Saturday, May 14, 2016

Into the Free

I wasn't sure I was going to be able to force myself to read through this book. It seemed disjointed and confusing, but the more I got into it,
the more sense it made.

Jack is an abusive, alcoholic rodeo cowboy who comes home periodically to beat up Millie's mother, Marie. He can't stand that she numbs her pain through her addiction of morphine.

Marie would rather escape her world than deal with it. There are days she can function, but most of the time, she escapes into sleep through her morphine and often she has Millie dose her up.

Millie is a young girl who wants something more than what she has. She knows her life is not normal, but she doesn't know what normal is. There's Sloth, next door, who looks out for her and loves her like his own, but he's old and getting frailer by the day.

River lives among the Travelers and falls for Millie, but after the events of the year she when she turns seventeen, he is just a little too late for her affections.

Dianna Miller is a nurse at the hospital where Millie's dad is taken after a bad bull-riding accident. When Jack dies, and Millie's mom is taken to East Hospital for the mentally ill, Dianna takes Millie in, not knowing that her husband had once been engaged to Marie. Of course, Dianna's friends are all too willing to fill Dianna in on his previous romances.

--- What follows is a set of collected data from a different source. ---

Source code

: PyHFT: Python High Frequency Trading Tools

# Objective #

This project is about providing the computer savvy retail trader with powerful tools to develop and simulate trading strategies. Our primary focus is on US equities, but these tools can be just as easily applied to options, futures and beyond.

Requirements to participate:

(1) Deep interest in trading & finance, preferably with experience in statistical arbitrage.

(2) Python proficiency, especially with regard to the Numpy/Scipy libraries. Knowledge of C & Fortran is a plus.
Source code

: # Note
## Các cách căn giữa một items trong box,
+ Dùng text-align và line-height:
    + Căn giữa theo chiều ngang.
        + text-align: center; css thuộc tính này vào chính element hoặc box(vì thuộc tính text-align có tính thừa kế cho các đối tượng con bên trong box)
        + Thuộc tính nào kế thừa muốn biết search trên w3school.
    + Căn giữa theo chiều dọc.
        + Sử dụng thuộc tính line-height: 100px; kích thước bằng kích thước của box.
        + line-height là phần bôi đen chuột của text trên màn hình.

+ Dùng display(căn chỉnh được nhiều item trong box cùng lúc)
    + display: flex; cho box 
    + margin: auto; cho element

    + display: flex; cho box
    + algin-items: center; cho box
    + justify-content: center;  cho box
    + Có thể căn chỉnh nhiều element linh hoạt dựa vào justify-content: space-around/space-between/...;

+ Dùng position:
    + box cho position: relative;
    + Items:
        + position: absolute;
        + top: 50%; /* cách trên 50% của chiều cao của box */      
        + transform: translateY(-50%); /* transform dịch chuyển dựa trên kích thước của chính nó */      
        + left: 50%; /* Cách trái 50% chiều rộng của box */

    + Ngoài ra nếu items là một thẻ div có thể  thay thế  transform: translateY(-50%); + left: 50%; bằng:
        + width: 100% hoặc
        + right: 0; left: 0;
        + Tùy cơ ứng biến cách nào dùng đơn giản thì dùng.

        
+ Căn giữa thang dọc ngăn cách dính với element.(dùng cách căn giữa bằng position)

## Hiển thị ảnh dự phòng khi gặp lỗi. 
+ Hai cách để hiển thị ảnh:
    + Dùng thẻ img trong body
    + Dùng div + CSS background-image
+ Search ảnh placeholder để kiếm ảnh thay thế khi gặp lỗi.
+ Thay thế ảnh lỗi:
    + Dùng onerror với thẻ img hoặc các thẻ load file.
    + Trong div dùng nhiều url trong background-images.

Afterwards, Dianna never treats Millie the same.

These are the major players in Julie Cantrell's novel, Into the Free. Beginning in the Great Depression and carrying through to Worl War II era, Into the Free lets Millie tell her story in her own way, and also lets the reader feel every emotion, every tear, and every triumph Millie has in her little town.

While it took me a bit of time to get into the plot of the book, the plot quickly took up speed and compelled me to keep reading all the way through to the end. I wish I could give this book five stars, but the slow start prevents me from doing so. Four strong stars.

My thanks to Thomas Nelson for allowing me to read and review this book.